Entre los elegidos se encontraba “El Santo”, un personaje de malos recuerdos para los cubanos anticomunistas. Este personaje se unió al movimiento M26-7 con una edad muy corta. Una vez consolidado el poder pasó a desempeñar labores en el Departamento de Investigación del Ejército Rebelde, desde allí y a los pocos meses se integró en el nuevo Departamento de Seguridad del Estado, más conocido como G2. Desde un principio “El Santo” actuaba como agente encubierto y se infiltraba en las organizaciones anticomunistas cubanas llegando a desempeñar cargos importantes en ellas, lo que le permitió delatar a los principales dirigentes, así mismo consiguió pruebas de actividades clandestinas o las provocaba para que sus miembros fueran detenidos y condenados a penas de cárcel o incluso la muerte.

En ese momento Jin le preguntó:

¿La Seguridad del Estado ostenta el verdadero poder en Cuba? 

El exmiliciano le respondió:

En cierta forma sí. Pero te voy a informar de mis impresiones particulares que saqué mientras me mantuve al lado de los milicianos, para completarte el informe agregaré las referencias que me vienen aportando compañeros que aguantaron más tiempo que yo dentro de la organización rebelde. Aunque los servicios de inteligencia y de seguridad del estado se han diseñado para preservar al régimen y someter o eliminar a la oposición, debemos tener presente que el diseño y la organización venía emanada desde la cúpula dirigente y eran ellos los que daban las órdenes y permitían realizar las acciones siguiendo sus mandatos, además, concedían el poder de actuación y ejecución, pero siempre dentro de los términos por ellos marcados.

Continuó diciendo:

Los servicios creados en México para detectar a los chivatos o agentes de Batista, continuaron con su misión en Sierra Maestra, la misma consistía en detectar los movimientos de tropas regulares y todo lo relacionado con la lucha en la que estábamos empeñados, además ya se incluía cierta vigilancia a los propios compañeros.

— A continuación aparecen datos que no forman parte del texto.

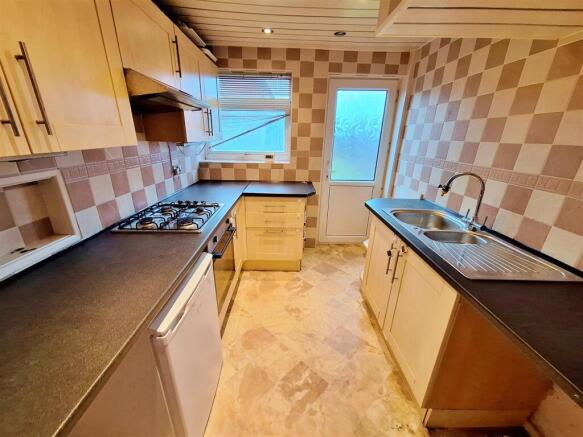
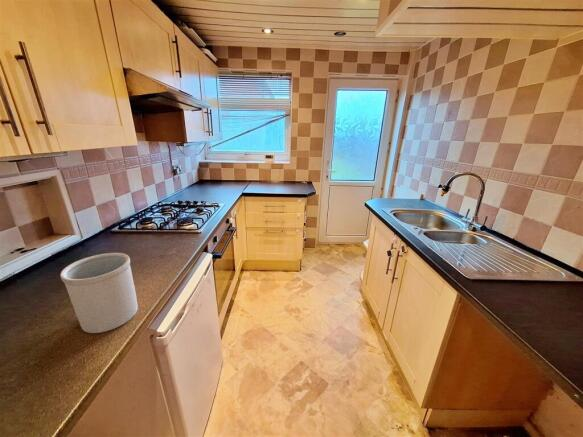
+ utensil holder [59,252,139,334]
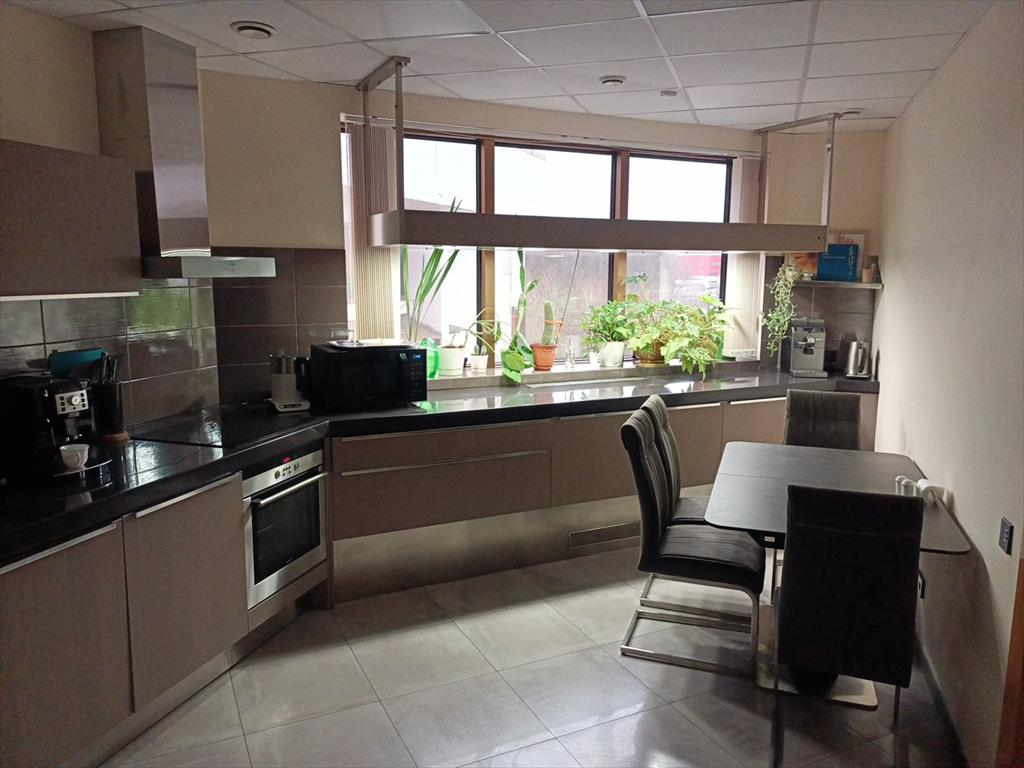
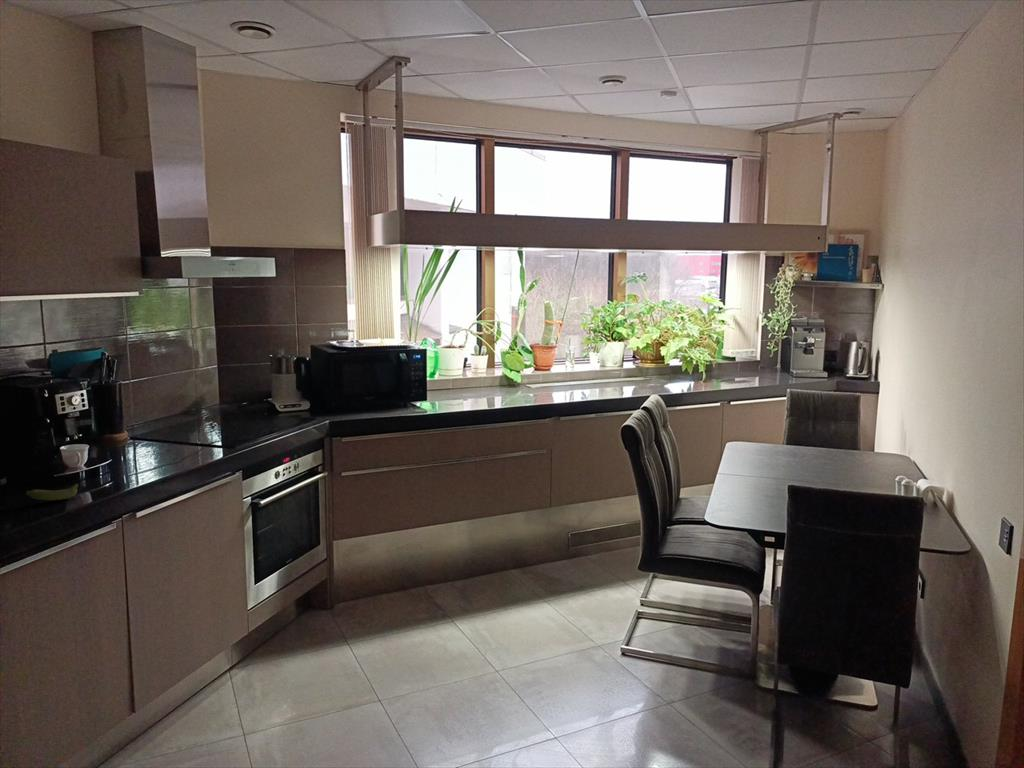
+ banana [25,483,79,501]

Una vez que se hubo consolidado el poder la cuestión cambió, cuando la doctrina marxista-leninista se instaló en el gobierno y se inició la influencia en la ciudadanía, desde ese momento los servicios se usaron contra el pueblo, poco a poco se fue implantando en base de la experiencia y las reglas de la KGB y de la STASI, y siguiendo estos preceptos se creó el Departamento de Seguridad del Estado dentro del Ministerio del Interior.

Continuaron charlando cuestiones más bien triviales y Miguel le manifestó -Quiero enviarle una cosilla a mi tía y algo también para mis primos- añadió a continuación -No se trata de nada comprometido, pues no quiero perjudicarte, ya que se cómo se las gastan esos excompañeros míos-.

Jin por su parte le contestó: no tengo ningún problema.

Con estas últimas frases se despidieron hasta el día de la salida del buque.

Una vez que se marchó Miguel, nuestro protagonista llamó a don Alberto para saludarlo y preguntarle si al día siguiente podía pasar por su casa a visitarle.

En su visita conversó con el profesor sobre los affaires que se estaban produciendo en Cuba en los diferentes ambientes, religiosos, políticos y militares.

Don Alberto se quedó encantado de que sacara ese tema para la próxima tertulia y se encargaría de reunir al grupo de los habituales de tan amenas charlas.